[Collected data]

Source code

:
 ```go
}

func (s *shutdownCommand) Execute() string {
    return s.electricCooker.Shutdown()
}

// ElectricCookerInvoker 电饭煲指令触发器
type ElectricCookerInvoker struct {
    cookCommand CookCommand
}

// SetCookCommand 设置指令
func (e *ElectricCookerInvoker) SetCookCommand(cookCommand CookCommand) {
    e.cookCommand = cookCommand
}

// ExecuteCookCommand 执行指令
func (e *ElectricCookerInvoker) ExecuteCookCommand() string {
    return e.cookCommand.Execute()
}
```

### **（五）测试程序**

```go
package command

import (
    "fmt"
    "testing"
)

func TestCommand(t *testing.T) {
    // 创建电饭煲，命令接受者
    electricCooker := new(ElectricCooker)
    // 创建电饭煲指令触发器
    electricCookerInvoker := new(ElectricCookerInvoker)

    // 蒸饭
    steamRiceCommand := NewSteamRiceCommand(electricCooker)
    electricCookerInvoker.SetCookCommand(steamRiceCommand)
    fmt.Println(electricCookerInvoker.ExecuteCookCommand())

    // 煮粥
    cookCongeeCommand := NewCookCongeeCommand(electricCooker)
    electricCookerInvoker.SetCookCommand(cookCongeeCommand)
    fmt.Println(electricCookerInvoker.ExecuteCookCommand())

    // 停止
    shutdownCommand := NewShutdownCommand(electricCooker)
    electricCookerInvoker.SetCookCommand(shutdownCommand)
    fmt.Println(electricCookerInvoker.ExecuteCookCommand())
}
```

---

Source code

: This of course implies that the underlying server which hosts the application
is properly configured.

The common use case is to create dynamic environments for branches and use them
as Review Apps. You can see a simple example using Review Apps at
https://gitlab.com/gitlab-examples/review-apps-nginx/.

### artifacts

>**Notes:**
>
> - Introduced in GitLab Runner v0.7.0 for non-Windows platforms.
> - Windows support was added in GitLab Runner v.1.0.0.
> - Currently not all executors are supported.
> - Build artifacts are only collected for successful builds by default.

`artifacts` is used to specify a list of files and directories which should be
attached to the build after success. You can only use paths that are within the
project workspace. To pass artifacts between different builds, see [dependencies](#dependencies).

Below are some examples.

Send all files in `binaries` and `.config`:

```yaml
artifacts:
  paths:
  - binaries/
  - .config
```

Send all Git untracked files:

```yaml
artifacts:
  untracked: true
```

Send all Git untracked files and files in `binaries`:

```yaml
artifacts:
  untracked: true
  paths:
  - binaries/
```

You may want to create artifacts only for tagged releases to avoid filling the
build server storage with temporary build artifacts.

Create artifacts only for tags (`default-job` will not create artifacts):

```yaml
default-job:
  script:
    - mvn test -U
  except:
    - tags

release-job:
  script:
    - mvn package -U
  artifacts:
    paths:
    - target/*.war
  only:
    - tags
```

■ **Problem to work on**
In the records above, find each line with the word "only" and copy it.

■ **Output of the task**
> - Build artifacts are only collected for successful builds by default.
attached to the build after success. You can only use paths that are within the
You may want to create artifacts only for tagged releases to avoid filling the
Create artifacts only for tags (`default-job` will not create artifacts):
  only:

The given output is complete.